What This Means If You're Building

If you are building a new home anywhere in a wildfire-prone zone, and California's new CWUIC Part 7 applies to every new structure in state-designated WUI fire areas as of this year, the premium for fire resistance is 2-3% of your total construction cost. Specify it upfront. The materials aren't exotic. Class A fire-rated roofing, 1/8-inch mesh ember-resistant vents, multi-pane tempered glass windows, fiber cement or stucco siding, enclosed eaves and soffits, noncombustible deck boards within the first five feet of the structure: your contractor already sources every one of these, and the only additional coordination is specifying them on the plans before the first permit drawing goes out.

If you are retrofitting an existing home, start with the $2,000 tier: clear Zone 0, which is the five-foot perimeter of vegetation and combustible material that Gollner's team found responsible for nearly a third of structure losses, then replace standard attic and soffit vents with ember-resistant versions, and remove combustible materials stored against exterior walls. Not one of these actions requires a building permit.

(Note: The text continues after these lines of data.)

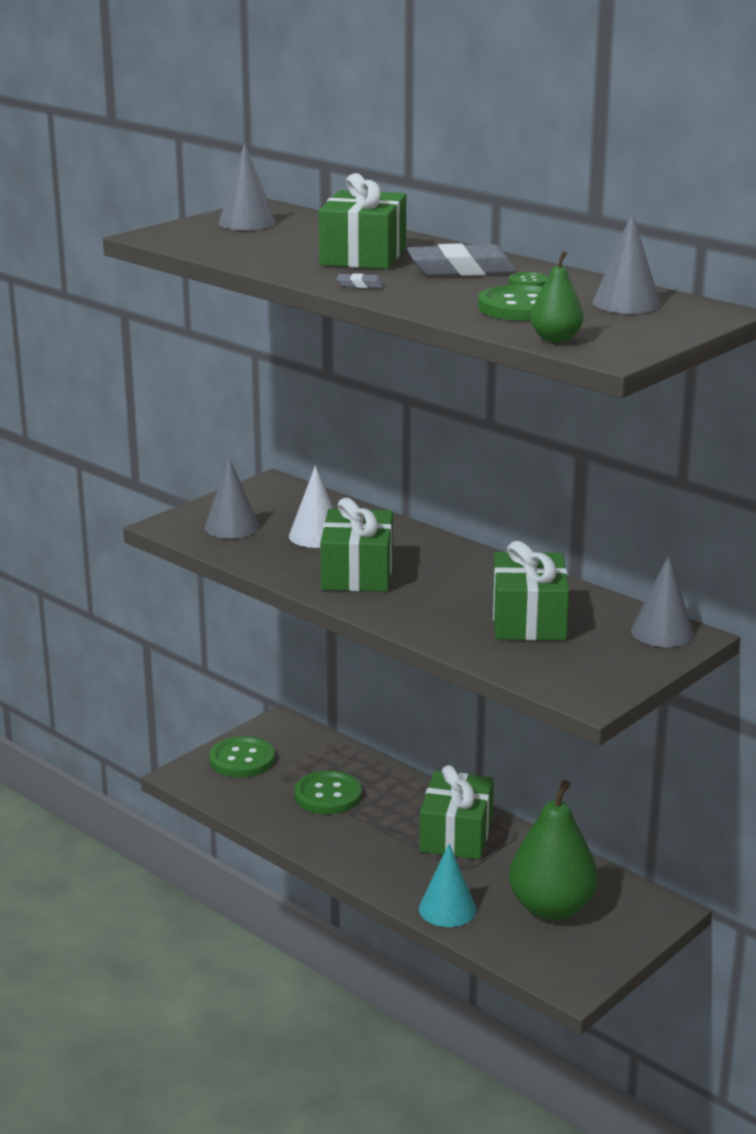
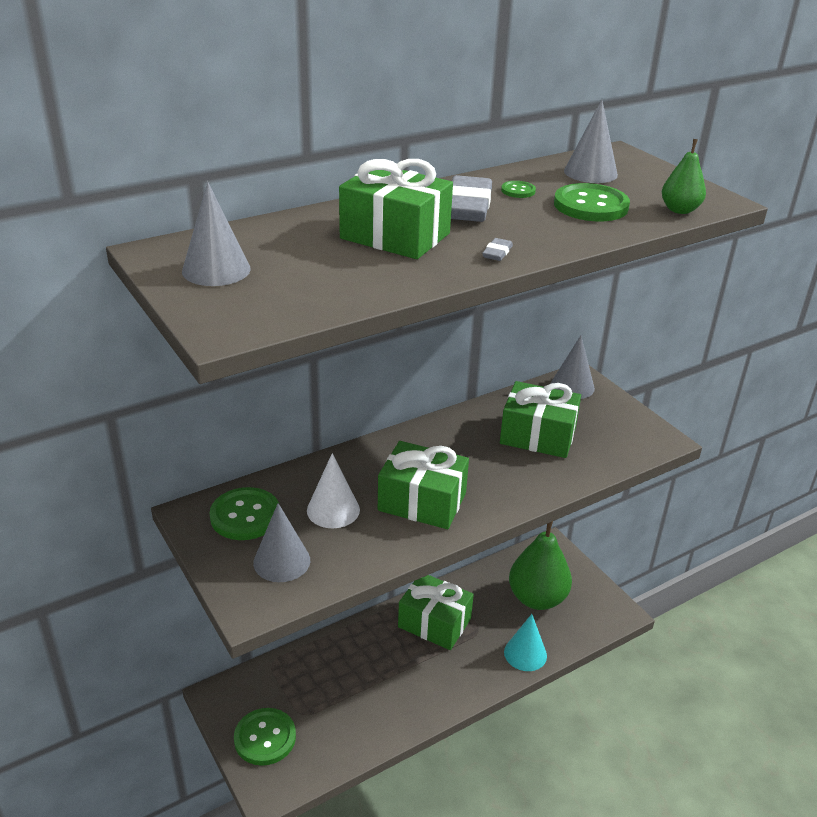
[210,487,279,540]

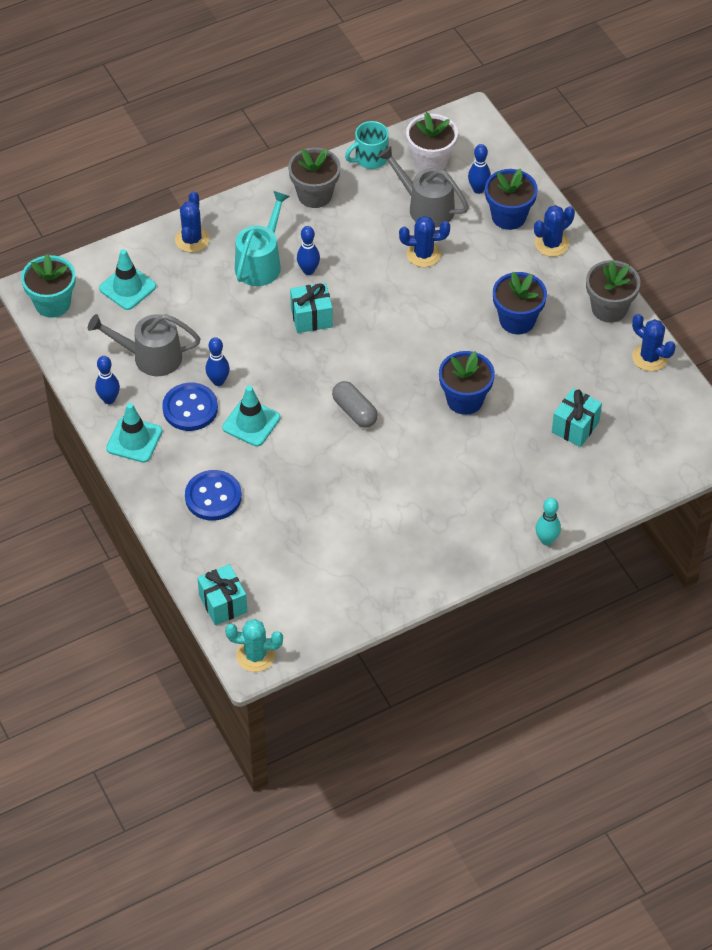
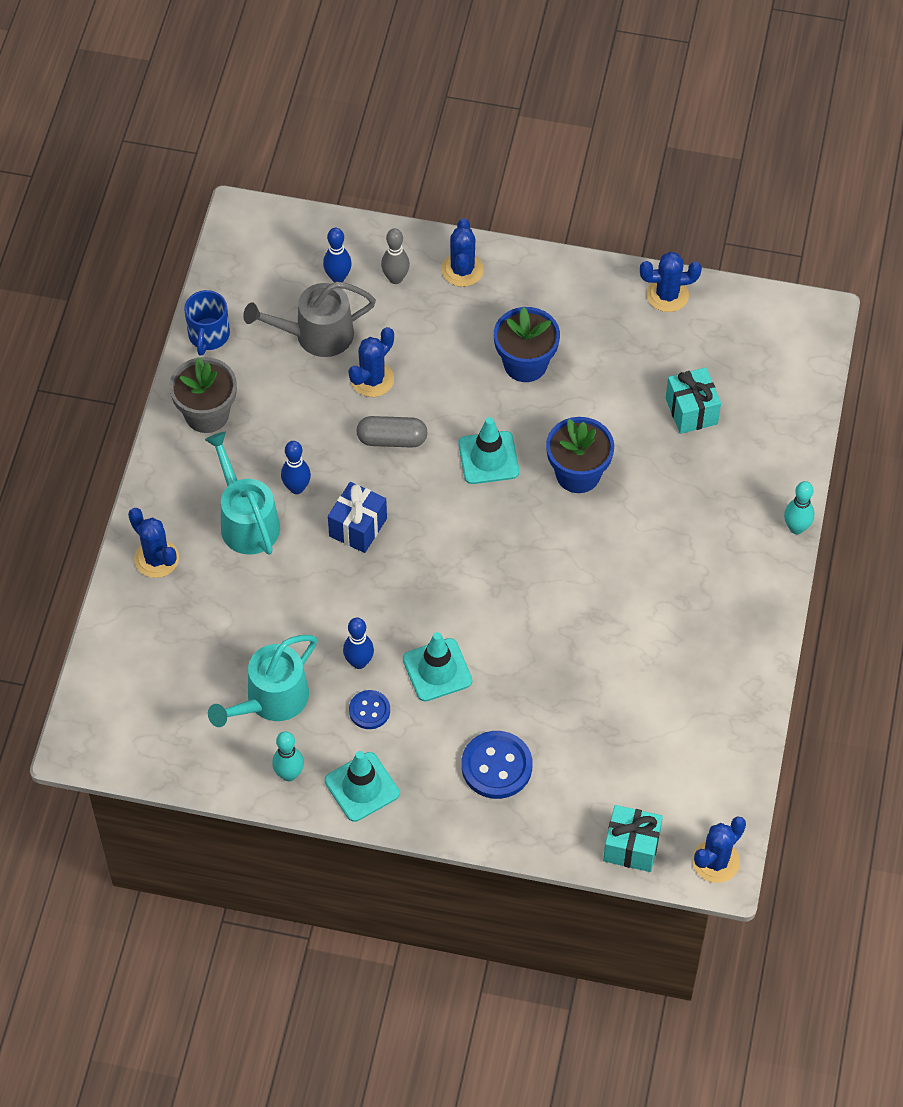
[21,254,76,318] (first image)
[208,635,317,727]
[272,731,304,781]
[458,417,519,484]
[349,690,390,729]
[692,816,746,883]
[328,482,387,553]
[356,416,428,448]
[184,290,230,356]
[406,112,458,171] (first image)
[381,228,410,284]
[586,260,640,323] (first image)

If you are struggling to obtain insurance, ask your agent whether your carrier uses ZestyAI, Verisk, or an equivalent parcel-level model, and whether specific hardening measures would change your risk classification. California's Department of Insurance maintains a Safer from Wildfires checklist, which is not a guaranteed path back to the voluntary market but remains the only structured pathway that exists.

AI already knows which houses will burn, and it has known for years. Whether anyone besides the insurance underwriters will act on what it's saying is the only question left, and at $9,000 per home on new construction, the answer isn't hiding behind a cost problem.


What this article did not prove: Cost figures for the IBHS WFPH standard ($9,000 above traditional construction) apply specifically to new builds in Southern California using RSMeans pricing and a 1,750-square-foot representative home; actual retrofit costs for existing homes range from $2,000 to over $100,000 depending on condition, materials, and scope. Gollner and Zamanialaei's ML model was trained on five pre-2022 California wildfires, and its accuracy on fires driven by different fuel conditions, climate patterns, or urban densities has not been independently validated against post-2022 events. Insurance premium reductions from home hardening are not standardized and vary by carrier, meaning a homeowner who invests in WFPH certification has no guarantee of proportional savings. Statewide hardening cost estimates ($7.1-$11.8 billion) assume uniform per-home costs that would vary significantly by structure age, size, condition, and region. ZestyAI, Verisk, and Delos models are proprietary; independent verification of their parcel-level accuracy is not publicly available, and the homeowner's ability to contest their score is limited.